Exercise goal
Gather all lines in the records below that include the word "plūdės".

Records for this task

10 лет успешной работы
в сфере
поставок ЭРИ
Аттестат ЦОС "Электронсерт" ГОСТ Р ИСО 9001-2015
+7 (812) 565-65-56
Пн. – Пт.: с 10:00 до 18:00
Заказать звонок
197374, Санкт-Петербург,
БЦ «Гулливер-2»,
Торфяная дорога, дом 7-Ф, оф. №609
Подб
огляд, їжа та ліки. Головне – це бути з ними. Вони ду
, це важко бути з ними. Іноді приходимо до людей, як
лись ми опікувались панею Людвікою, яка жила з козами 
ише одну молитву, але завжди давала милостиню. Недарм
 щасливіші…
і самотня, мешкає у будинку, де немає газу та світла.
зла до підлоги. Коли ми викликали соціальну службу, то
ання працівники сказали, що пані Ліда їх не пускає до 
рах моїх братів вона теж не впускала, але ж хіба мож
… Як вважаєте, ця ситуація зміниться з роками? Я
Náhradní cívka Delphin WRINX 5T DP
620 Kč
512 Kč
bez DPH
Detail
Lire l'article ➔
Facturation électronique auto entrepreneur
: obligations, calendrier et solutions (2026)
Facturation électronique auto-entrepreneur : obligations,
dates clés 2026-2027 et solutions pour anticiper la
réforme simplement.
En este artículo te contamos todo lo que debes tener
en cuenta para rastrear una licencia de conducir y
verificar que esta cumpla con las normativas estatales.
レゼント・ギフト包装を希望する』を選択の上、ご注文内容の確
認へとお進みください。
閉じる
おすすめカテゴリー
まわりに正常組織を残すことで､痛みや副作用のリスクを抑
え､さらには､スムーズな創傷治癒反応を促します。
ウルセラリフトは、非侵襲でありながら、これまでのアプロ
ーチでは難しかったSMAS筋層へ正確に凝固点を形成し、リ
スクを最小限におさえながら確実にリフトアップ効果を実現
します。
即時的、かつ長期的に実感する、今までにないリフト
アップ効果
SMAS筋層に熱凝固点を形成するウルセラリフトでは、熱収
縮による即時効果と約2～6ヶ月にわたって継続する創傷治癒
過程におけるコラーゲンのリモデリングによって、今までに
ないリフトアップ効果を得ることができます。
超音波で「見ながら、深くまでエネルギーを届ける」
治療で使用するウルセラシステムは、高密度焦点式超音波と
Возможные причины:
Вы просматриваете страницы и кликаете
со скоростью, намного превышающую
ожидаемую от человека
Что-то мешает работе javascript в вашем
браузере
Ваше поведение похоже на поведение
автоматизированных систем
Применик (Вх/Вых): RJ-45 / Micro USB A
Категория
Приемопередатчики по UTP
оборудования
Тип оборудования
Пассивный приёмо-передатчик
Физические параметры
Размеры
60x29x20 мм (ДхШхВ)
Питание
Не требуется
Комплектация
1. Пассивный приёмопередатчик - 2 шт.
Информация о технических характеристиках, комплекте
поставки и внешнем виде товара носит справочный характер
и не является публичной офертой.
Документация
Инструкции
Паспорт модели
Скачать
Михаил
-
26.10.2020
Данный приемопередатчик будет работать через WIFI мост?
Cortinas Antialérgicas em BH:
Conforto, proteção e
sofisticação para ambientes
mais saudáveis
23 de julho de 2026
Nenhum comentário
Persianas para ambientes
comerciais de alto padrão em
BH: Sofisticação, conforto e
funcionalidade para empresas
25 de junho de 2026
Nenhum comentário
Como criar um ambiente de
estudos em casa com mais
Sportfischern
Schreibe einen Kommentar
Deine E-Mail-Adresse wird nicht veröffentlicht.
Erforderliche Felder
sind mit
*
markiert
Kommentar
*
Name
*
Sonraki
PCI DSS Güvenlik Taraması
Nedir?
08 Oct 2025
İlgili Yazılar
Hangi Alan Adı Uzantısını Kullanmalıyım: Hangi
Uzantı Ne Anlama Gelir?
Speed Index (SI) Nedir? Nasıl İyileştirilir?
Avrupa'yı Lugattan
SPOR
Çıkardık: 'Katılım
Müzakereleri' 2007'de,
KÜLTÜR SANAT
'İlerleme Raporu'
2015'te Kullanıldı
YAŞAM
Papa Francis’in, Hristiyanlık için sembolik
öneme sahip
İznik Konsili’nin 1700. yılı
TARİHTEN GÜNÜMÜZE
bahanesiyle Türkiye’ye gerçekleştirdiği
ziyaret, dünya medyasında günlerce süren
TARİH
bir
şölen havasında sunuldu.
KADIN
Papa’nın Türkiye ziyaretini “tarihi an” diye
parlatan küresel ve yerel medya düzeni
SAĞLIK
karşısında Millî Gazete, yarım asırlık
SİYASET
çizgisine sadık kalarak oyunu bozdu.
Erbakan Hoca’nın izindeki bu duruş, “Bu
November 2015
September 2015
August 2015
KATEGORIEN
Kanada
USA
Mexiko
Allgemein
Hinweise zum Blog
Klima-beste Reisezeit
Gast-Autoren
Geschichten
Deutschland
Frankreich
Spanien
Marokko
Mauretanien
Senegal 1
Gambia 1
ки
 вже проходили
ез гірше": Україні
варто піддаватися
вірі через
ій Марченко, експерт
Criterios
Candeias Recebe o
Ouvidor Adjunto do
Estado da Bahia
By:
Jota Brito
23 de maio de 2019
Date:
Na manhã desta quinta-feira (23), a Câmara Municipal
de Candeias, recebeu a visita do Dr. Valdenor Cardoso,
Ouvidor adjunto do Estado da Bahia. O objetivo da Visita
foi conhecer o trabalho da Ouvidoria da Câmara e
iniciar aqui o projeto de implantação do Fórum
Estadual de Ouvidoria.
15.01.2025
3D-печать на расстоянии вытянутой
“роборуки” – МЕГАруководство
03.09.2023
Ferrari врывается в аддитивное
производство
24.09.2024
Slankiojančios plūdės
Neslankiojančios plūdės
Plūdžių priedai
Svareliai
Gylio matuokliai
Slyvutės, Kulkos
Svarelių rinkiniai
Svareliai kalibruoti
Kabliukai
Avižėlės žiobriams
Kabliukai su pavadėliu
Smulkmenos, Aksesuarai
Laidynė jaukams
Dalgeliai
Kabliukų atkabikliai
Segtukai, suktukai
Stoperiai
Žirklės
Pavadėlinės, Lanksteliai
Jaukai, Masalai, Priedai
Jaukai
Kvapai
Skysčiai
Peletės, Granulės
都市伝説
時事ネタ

Answer space
Slankiojančios plūdės
Neslankiojančios plūdės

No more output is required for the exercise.